Direction
Reproduce word for word the passage of the repair forum posts below that starts with "I misread your" and finishes with "past that now.".

Document segment
Your dealer can get anything that's in the regional warehouse next day. Ourisman ships usually within a day and since they also pull from the regional warehouse, you can usually get your order that week, at reduced prices, compared to your dealer. I buy wholesale from my dealer, and Ourisman's prices are always lower than theirs.

Stedman can beat anyone's prices.
 
To break the crank bolt loose: I have twice use a 30mm impact socket on a 1/2” drive breaker bar. Some have broken 1/2” and had to buy a 3/4” drive bar. Fit the socket and bar onto the bolt head then either tape or bungee the breaker bar up to the passenger side frame rail. Bump the key and the bolt should be loose.

There has been a lot of encouragement to spend a good deal of money in this thread but the fact is that if you can honestly tell yourself you will keep this 80 for the long haul then you will be kicking yourself in the future for not just doing all things suggested now.

If you truly are a “farmer” as your handle indicates, I understand the “just fix it good enough to get this hay off the ground and into the barn” mentality. That’s not ideal in this situation.

If you do end up removing the crank pulley and don’t have a torque wrench big enough to torque the bolt back in, contact me and we can see about you using mine. I’m up in the Battle Ground Area.
 
I misread your comment about the residue around the power steering pump. It usually leaks at the rear, but there are seals at both ends, which are in the rebuild kit, 04446-60080. It's not possible to know what is leaking from a description, and a picture might not even tell the story. I'd say wash the front end and see where it comes back from, but you're past that now.

I'd think that if the leak was oil, you'd see it on the bottom edge of the cover. Also, leaking ATF, which is what's in your power steering system, is considerably thinner than oil, regardless of how long it's been on there and what it's picked up over time. If you can wipe it off, it's probably ATF; if you have to scrape it off, it's probably oil. ATF is red and oil isn't, but if it's been on there any length of time, it could have picked up some gnarly road stuff, so color may not help you identify it.

That's not a guaranteed, scientific analysis, but it's the best I can do from here.
 
To break the crank bolt loose: I have twice use a 30mm impact socket on a 1/2” drive breaker bar. Some have broken 1/2” and had to buy a 3/4” drive bar. Fit the socket and bar onto the bolt head then either tape or bungee the breaker bar up to the passenger side frame rail. Bump the key and the bolt should be loose.

There has been a lot of encouragement to spend a good deal of money in this thread but the fact is that if you can honestly tell yourself you will keep this 80 for the long haul then you will be kicking yourself in the future for no just doing all things suggested now.

If you truly are a “farmer” as your handle indicates, I understand the “just fix it good enough to get this hay off the ground and into the barn” mentality. That’s not ideal in this situation.

If you do end up removing the crank pulley and don’t have a torque wrench big enough to torque the bolt back in, contact me and we can see about you using mine. I’m up in the Battle Ground Area.

Items
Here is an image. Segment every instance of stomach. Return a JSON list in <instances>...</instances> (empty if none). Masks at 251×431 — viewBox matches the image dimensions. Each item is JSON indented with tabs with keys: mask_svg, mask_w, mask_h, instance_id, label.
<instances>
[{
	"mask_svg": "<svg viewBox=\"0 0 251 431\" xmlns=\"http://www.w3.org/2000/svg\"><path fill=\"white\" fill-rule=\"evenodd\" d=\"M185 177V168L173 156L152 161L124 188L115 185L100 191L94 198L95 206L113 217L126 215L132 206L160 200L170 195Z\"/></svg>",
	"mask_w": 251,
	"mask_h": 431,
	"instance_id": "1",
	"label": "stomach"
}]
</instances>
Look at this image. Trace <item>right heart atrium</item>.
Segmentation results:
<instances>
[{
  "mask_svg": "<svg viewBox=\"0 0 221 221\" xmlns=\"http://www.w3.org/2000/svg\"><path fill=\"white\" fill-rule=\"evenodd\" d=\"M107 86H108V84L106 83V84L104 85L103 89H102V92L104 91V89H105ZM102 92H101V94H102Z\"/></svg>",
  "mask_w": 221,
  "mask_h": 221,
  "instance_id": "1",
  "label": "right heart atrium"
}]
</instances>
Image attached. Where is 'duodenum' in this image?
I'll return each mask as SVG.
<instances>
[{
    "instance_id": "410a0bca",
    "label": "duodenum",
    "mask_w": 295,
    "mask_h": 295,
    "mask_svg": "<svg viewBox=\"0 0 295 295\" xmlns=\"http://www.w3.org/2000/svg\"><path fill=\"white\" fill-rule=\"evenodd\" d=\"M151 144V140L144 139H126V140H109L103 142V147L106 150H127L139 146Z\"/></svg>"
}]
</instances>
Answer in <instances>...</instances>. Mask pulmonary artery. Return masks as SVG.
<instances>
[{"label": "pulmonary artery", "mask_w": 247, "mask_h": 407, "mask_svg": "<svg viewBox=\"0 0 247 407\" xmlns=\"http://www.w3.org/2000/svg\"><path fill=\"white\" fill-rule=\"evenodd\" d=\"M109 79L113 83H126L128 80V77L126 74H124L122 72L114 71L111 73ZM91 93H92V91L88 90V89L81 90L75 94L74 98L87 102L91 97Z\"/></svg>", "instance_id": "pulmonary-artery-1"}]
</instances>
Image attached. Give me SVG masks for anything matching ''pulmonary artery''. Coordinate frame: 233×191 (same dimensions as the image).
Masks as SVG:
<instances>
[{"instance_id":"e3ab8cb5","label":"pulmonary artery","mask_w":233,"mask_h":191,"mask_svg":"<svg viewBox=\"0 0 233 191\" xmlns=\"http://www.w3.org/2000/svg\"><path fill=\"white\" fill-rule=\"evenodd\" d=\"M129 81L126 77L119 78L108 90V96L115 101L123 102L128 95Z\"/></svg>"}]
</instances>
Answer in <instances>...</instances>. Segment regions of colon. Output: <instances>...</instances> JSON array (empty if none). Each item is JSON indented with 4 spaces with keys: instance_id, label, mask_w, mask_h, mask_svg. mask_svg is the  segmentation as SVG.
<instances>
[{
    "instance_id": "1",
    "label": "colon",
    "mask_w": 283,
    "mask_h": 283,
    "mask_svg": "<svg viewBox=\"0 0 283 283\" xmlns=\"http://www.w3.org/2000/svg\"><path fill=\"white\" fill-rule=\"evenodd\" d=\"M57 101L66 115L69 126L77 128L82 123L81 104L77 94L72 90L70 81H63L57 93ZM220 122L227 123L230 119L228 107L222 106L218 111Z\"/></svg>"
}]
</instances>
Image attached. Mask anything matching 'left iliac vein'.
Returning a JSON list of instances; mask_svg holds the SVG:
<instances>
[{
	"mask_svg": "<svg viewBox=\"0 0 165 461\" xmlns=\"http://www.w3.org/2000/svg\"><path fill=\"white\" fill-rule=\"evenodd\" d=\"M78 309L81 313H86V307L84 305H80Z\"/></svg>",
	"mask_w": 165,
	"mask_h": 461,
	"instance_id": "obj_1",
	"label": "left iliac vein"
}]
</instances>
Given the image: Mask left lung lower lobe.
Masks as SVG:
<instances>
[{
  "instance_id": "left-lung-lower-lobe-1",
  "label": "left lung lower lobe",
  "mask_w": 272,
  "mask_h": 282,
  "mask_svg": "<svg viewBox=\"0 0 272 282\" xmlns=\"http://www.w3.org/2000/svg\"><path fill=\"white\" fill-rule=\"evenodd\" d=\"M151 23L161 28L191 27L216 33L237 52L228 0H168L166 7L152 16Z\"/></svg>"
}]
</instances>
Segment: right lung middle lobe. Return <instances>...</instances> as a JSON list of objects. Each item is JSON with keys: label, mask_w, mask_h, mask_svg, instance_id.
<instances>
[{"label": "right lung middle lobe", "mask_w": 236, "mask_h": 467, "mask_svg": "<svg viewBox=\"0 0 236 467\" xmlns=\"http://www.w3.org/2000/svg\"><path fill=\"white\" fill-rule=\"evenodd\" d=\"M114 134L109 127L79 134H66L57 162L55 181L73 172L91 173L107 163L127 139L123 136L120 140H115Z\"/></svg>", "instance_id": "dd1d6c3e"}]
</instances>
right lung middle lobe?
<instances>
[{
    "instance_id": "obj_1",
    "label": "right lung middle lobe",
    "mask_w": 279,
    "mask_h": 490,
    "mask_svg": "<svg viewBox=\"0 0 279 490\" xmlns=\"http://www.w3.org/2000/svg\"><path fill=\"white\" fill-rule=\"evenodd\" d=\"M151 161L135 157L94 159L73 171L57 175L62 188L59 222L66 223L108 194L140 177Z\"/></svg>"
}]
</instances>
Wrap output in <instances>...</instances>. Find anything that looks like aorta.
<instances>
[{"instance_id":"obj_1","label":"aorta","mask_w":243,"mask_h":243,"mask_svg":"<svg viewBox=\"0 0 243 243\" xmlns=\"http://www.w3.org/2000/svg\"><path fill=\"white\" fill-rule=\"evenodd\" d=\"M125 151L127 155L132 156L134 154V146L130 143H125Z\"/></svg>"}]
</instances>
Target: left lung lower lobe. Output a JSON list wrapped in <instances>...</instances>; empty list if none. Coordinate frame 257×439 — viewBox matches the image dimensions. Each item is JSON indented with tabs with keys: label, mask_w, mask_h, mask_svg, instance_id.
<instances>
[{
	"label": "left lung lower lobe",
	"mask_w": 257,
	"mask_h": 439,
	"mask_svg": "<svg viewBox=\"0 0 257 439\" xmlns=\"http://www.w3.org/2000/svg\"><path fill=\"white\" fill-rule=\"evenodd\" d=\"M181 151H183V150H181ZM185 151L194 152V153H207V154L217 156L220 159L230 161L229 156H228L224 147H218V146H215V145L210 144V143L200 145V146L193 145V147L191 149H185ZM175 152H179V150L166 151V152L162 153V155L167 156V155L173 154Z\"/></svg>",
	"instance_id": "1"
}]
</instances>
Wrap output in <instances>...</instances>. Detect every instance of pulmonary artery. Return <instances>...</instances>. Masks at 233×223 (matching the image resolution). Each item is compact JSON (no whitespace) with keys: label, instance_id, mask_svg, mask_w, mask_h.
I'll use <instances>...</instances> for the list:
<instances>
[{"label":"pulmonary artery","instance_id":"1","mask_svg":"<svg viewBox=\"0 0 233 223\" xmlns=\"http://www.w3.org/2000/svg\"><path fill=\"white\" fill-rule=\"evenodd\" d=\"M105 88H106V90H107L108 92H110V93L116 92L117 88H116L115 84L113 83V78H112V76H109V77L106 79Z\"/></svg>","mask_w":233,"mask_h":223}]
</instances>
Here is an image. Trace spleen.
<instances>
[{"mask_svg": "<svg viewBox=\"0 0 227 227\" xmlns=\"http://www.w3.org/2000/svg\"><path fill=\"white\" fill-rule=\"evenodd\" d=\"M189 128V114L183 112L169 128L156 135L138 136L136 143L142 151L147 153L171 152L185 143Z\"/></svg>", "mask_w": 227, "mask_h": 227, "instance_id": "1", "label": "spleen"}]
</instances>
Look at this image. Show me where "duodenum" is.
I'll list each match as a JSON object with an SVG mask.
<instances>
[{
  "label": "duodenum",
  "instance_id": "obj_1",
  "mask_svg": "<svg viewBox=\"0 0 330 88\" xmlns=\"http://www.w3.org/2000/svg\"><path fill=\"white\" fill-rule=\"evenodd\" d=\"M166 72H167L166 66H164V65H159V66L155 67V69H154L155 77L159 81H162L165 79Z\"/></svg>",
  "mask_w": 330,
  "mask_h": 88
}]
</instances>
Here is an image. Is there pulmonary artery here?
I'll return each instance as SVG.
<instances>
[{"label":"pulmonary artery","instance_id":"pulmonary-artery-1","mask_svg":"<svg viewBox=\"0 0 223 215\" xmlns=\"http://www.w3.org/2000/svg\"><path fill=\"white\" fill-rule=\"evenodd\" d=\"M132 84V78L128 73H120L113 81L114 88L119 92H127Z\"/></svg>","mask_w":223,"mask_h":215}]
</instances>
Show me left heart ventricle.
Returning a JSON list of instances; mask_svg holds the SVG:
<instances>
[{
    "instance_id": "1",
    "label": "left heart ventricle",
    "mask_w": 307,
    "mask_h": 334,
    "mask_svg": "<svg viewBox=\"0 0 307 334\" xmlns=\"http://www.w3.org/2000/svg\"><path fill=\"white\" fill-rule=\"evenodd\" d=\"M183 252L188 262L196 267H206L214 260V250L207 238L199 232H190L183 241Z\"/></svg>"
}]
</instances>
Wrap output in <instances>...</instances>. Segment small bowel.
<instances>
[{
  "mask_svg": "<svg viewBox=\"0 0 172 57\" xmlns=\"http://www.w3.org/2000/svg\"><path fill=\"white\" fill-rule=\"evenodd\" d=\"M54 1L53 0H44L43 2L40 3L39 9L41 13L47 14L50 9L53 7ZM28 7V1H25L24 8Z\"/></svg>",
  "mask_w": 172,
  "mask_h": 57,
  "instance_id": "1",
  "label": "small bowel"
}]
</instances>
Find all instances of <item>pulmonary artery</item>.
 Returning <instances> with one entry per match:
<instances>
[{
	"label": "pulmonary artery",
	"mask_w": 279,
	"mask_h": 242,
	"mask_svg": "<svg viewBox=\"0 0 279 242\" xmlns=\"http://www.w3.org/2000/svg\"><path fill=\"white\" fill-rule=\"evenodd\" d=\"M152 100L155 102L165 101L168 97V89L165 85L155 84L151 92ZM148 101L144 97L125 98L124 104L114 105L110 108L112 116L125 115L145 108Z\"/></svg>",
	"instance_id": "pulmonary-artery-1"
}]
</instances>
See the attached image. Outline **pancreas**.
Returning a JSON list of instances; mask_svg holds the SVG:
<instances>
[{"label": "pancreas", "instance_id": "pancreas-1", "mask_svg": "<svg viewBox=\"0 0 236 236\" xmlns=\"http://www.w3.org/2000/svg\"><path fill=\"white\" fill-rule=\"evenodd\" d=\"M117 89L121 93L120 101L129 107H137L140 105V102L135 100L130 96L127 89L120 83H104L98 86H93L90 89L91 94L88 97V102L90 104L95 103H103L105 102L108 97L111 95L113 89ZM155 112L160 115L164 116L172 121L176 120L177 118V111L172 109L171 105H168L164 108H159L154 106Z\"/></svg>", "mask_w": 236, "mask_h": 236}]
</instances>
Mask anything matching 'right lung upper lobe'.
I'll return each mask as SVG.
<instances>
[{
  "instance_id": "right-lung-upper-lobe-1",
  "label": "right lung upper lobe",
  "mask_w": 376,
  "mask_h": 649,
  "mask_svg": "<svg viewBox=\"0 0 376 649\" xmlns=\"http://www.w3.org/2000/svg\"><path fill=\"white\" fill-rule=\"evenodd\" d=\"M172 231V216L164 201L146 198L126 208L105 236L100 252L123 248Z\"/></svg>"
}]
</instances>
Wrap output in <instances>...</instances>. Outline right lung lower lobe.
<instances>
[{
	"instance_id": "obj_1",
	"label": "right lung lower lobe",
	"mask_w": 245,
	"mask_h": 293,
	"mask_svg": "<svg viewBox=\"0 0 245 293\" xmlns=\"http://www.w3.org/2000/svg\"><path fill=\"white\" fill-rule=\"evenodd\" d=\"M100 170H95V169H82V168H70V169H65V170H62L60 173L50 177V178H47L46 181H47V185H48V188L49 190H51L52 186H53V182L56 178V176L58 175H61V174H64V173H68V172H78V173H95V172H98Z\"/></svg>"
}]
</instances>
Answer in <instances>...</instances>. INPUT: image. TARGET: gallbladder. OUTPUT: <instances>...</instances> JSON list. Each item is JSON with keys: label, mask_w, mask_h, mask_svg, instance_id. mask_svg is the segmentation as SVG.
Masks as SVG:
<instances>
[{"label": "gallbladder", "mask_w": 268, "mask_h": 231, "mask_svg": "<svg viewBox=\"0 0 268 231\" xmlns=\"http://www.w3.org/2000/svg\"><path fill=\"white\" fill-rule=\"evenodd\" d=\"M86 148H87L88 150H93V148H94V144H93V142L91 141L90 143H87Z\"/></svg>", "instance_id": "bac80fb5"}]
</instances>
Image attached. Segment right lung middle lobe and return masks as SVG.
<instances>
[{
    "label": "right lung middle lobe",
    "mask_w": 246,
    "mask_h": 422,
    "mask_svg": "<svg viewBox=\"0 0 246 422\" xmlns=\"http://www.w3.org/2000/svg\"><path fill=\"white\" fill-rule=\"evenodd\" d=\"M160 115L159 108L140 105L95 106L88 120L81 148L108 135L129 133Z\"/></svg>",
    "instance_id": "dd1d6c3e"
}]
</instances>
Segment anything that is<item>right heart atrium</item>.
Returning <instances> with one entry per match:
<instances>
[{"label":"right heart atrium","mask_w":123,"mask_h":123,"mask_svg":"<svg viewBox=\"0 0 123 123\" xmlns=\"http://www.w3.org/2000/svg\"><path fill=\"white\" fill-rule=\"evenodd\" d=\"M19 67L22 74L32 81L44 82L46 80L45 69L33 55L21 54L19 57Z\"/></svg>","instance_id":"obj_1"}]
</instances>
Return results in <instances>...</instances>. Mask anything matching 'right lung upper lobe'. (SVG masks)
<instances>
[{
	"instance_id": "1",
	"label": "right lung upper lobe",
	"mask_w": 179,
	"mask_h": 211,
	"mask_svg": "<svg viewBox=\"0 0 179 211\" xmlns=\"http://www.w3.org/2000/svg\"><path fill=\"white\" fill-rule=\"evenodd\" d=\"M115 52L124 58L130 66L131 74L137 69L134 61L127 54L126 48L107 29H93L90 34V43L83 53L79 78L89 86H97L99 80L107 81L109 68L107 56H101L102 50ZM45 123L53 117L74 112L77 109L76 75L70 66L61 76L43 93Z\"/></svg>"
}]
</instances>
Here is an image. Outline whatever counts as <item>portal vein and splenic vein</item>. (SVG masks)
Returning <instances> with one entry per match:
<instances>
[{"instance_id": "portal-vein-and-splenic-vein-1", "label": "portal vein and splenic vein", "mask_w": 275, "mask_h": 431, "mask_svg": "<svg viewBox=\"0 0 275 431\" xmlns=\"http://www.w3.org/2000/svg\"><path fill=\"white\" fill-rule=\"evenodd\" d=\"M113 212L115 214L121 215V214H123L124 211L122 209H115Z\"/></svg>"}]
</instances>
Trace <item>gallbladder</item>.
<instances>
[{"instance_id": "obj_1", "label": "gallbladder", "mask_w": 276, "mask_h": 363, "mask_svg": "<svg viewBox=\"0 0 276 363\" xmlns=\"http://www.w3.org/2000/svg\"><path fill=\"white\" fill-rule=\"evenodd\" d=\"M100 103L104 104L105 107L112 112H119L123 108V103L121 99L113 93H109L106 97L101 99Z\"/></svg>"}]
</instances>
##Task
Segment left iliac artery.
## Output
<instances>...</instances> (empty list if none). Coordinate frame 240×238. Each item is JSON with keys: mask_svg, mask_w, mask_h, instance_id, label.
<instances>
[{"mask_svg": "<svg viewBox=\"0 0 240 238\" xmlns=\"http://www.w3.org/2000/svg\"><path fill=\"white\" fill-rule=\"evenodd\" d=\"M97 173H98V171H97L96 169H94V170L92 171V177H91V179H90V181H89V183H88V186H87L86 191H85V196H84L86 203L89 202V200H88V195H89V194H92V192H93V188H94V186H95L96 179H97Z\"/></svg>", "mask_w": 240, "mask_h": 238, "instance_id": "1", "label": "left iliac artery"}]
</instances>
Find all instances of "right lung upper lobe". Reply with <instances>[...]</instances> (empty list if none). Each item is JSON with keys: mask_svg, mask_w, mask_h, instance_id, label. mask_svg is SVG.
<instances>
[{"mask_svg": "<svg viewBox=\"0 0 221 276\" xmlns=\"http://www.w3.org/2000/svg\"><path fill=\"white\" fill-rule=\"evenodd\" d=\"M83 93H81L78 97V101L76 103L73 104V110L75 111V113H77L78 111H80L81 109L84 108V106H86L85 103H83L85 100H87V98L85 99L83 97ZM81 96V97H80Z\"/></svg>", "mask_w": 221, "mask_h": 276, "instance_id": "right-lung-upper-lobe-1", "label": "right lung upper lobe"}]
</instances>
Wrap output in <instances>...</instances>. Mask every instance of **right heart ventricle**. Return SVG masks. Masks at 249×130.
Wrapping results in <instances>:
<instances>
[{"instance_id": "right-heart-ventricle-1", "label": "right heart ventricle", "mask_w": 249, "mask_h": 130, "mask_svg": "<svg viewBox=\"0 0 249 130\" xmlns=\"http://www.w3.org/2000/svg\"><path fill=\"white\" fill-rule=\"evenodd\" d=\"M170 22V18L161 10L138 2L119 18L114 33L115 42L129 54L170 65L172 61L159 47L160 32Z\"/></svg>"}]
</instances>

Complete answer
I misread your comment about the residue around the power steering pump. It usually leaks at the rear, but there are seals at both ends, which are in the rebuild kit, 04446-60080. It's not possible to know what is leaking from a description, and a picture might not even tell the story. I'd say wash the front end and see where it comes back from, but you're past that now.